You haven't said what spreader you used.


----------



## Jgolf67 (Apr 27, 2018)

Is your soil really soft? I have run into this on a couple occasions with yards that have really soft soils. I believe it may be cause by a couple reasons. The spreader is heavy enough to slightly compress the soils in the tire track area which does two things. 1) creates a slight depression that pools / collects fertilizer especially where irrigation or rain is heavy enough to move the fertilizer. 2) in extremely loose or soft soils a small amount of compression can improve root soil contact and slightly increase nutrient uptake. It also pushes the fertilizer into the soil which causes more soil and moisture to contact the prills and break them down faster which then greens that area faster. On some properties I have even noticed a slightly darker color in my footprints from the application also.


----------



## Movingshrub (Jun 12, 2017)

Darren Jackson said:


> Hi everyone, let me first say that I am new to lawn care (applications of fertilizer, watering schedules and mow heights for optimal results). I have looked on the internet and the forum for similar issues and have found nothing. I am looking for some input on the extra green stripes my lawn has after applying Milo. They appear to be where the wheels of the spreader traveled. Has anyone experienced this? These pictures are 11 days after application. Is there anything I can do to remedy this? I applied 5 bags on ~11,000sqft. Any help would be appreciated.


I know this method will take longer. Lower the rate that the fert feeds out of your spreader so that you have a slow enough feed rate, to make multiple passes. Think left to right, then top to bottom, to help eliminate gaps or stripes. If you turn it down even lower, you can do left to right, top to bottom, diagonal one way, then diagonal the other, so lattice weave, and then an X. Hope that makes sense.


----------



## Darren Jackson (Jun 8, 2018)

Delmarva Keith said:


> Your images don't load. Can you upload them?
> 
> Your description points to spreader malfunction but pictures might help to give a better answer. What did you spread it with?
> 
> To suggest what to do next, good pictures are mandatory.


My apologies, I uploaded the photos a couple times and it isn't working. I used a Scotts broadcast spreader with edge guard.


----------



## Darren Jackson (Jun 8, 2018)

Movingshrub said:


> Did you have an edge guard set to the on position?


As dumb as it may sound, I may have.


----------



## Darren Jackson (Jun 8, 2018)

Jgolf67 said:


> Is your soil really soft? I have run into this on a couple occasions with yards that have really soft soils. I believe it may be cause by a couple reasons. The spreader is heavy enough to slightly compress the soils in the tire track area which does two things. 1) creates a slight depression that pools / collects fertilizer especially where irrigation or rain is heavy enough to move the fertilizer. 2) in extremely loose or soft soils a small amount of compression can improve root soil contact and slightly increase nutrient uptake. It also pushes the fertilizer into the soil which causes more soil and moisture to contact the prills and break them down faster which then greens that area faster. On some properties I have even noticed a slightly darker color in my footprints from the application also.

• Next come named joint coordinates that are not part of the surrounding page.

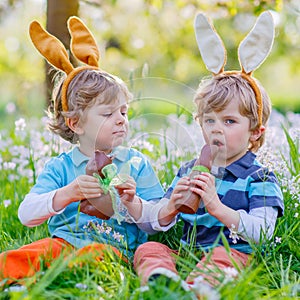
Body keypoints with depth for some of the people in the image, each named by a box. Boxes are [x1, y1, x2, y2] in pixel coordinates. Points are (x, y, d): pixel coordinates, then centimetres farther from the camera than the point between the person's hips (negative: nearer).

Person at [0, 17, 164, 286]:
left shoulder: (137, 163, 13)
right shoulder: (60, 167, 11)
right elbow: (26, 215, -1)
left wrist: (131, 203, -13)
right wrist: (67, 194, -17)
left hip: (114, 246, -2)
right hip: (63, 241, 2)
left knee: (94, 255, -39)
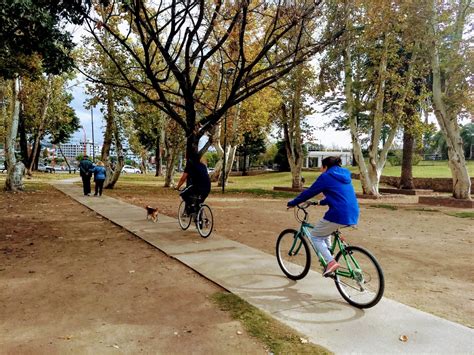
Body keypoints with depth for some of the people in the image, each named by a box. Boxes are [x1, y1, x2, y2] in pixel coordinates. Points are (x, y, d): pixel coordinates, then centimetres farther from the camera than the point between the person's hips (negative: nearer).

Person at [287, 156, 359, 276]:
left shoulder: (326, 177, -2)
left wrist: (292, 203, 14)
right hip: (353, 215, 8)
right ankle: (328, 259, 28)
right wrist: (322, 202, 44)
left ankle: (331, 261, -6)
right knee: (325, 231, 31)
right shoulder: (344, 175, 21)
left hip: (338, 215, -8)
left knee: (315, 236, 11)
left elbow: (308, 193, 2)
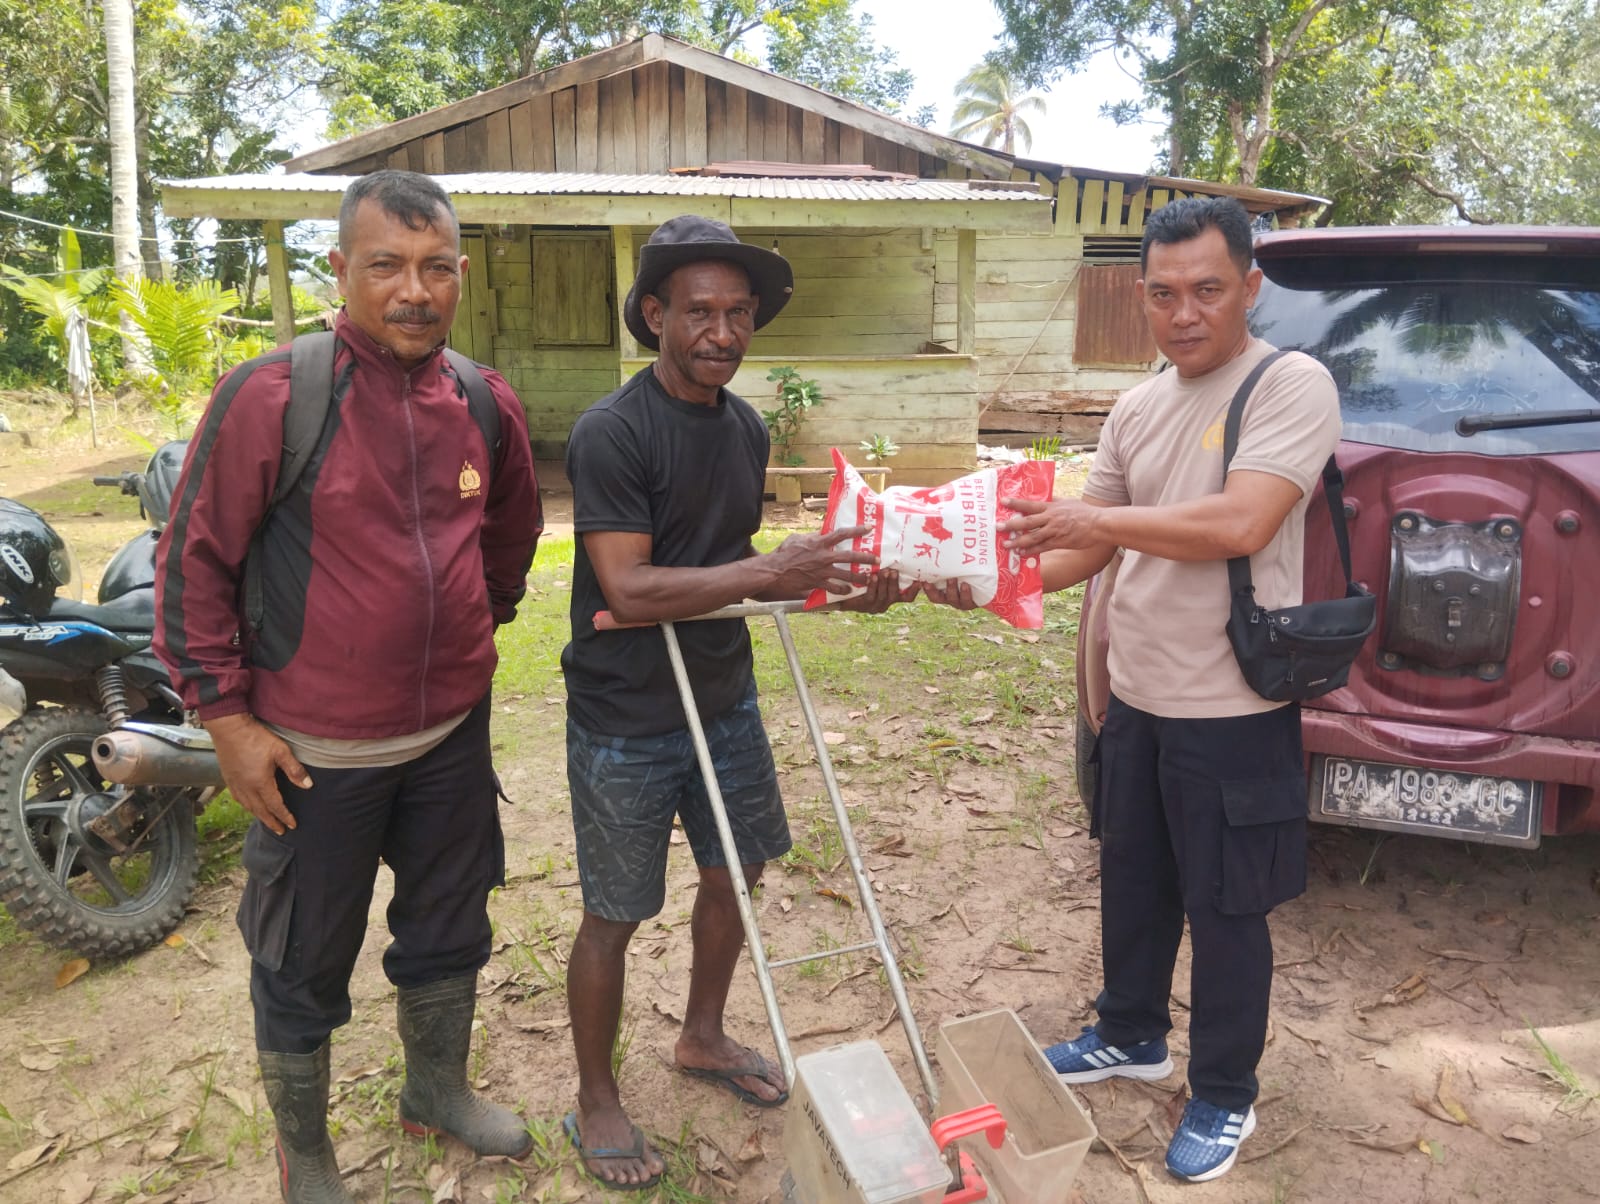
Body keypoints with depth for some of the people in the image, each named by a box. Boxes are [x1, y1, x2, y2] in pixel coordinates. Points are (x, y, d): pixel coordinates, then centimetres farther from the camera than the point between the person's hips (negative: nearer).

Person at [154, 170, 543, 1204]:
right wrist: (226, 716, -11)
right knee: (304, 964, 14)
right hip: (311, 751, -5)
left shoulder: (487, 405, -2)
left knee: (450, 927, 22)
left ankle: (439, 1088, 48)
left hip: (453, 731, 5)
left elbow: (515, 530, 17)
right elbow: (193, 561, -11)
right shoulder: (269, 396, -17)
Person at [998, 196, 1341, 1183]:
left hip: (1233, 713, -6)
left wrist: (1096, 517, -26)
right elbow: (1087, 549, 9)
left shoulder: (1292, 387, -13)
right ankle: (1132, 1036, 45)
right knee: (1133, 886, 22)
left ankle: (1224, 1099, 30)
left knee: (1224, 912, 9)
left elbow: (1241, 523, -27)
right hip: (1137, 699, 7)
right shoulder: (1137, 409, 7)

I have clay soil (living in Ball Ground, GA). I am new to the red clay soil as I'm originally from Upstate NY. The ground does feel firm.


----------



## Darren Jackson (Jun 8, 2018)

Movingshrub said:


> Darren Jackson said:
> 
> 
> > Hi everyone, let me first say that I am new to lawn care (applications of fertilizer, watering schedules and mow heights for optimal results). I have looked on the internet and the forum for similar issues and have found nothing. I am looking for some input on the extra green stripes my lawn has after applying Milo. They appear to be where the wheels of the spreader traveled. Has anyone experienced this? These pictures are 11 days after application. Is there anything I can do to remedy this? I applied 5 bags on ~11,000sqft. Any help would be appreciated.
> ...


This makes total sense. I probably should have done a checkered pattern. Especially on my front lawn which is fairly large. I'll do another dose using this pattern and hopefully clean it up a little.


----------



## Darren Jackson (Jun 8, 2018)

Movingshrub said:


> Did you have an edge guard set to the on position?


It may have been. It wouldn't surprise me. I've learned my lesson if this is the case. haha


----------



## Keeb22 (May 5, 2018)

Were you using a Scotts mini with edge guard spreader?


----------